For monitoring the network traffic for the whole cluster, the CNI and/or whatever ebpf-based runtime security stuff you’re using (falco, tetragon, tracee) is usually enough, but I can definitely see the usefulness of subtract for more specific debugging purposes. If run as a DaemonSet make sure to add some pod filtering such as namespace and label selectors (but I’m sure you’ve already thought about that).
That's a great suggestion. It'd be like kubectl exec-ing into a shell inside the pod, but for network activity. I think I'm going to prototype this tonight :)
> pod filtering such as namespace and label selectors
Yep, Subtrace already tags each request with a bunch of metadata about the place where it originated so that you can filter on those in the dashboard :) Things like the hostname, pod, cluster, AWS/GCP location are automatically populated, but you can also set custom tags in the config [1].

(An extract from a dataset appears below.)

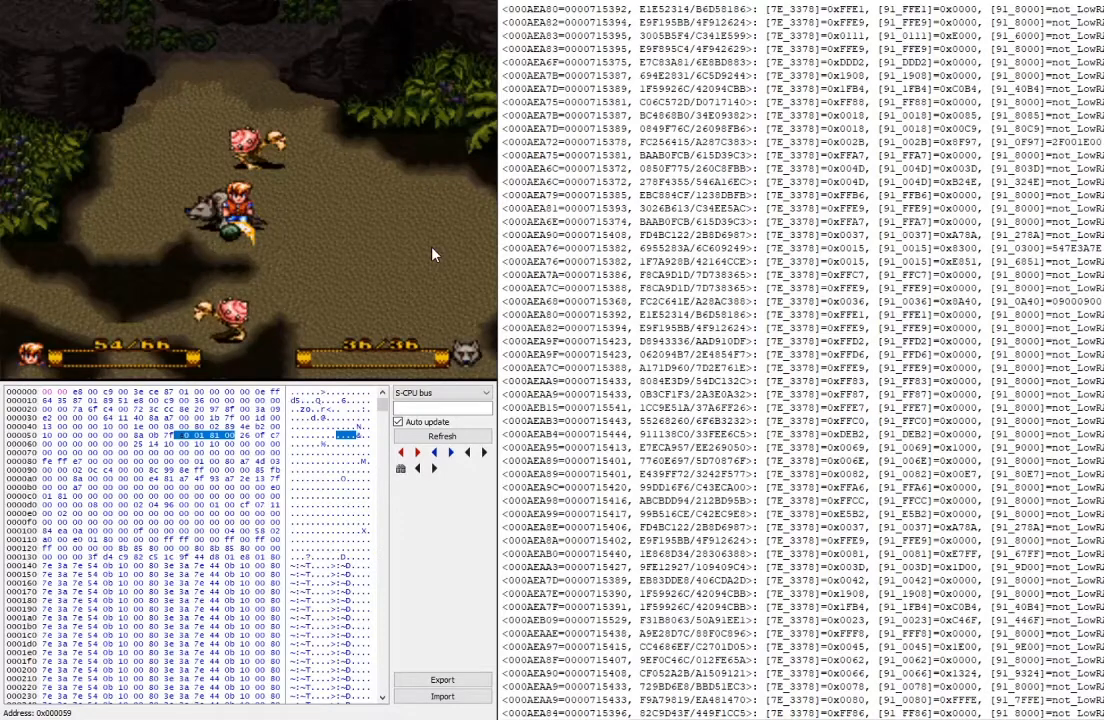
{"buttons": ["Y"], "events": [[67, "L2", "down"], [300, "L2", "up"], [467, "Y", "down"]]}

(1) If the Show HN succeeds, then they can save their Launch HN card to play later; if it doesn't succeed, they can go ahead and do a Launch HN soon afterwards.
(2) Show HN is more about the project/tech, especially when it's open-source. Launch HN is more about the startup/business.
(3) Nowadays many startups offer an open-source (or open core) version for free, then make money with a hosted version. For these, it's a good fit to first do a Show HN about the open-source offering, and then later do a Launch HN about the cloud product.
If I were to give an example of actual advice I've heard, using the terms of your comment, it might be: keep the nerds happy with free open-source software that actually works, then charge money for things that companies (especially enterprise companies) actually prefer to pay for.
The "paid hosted offering" pattern is the most common of these, since nerds might want to run their own instances but many IT departments do not.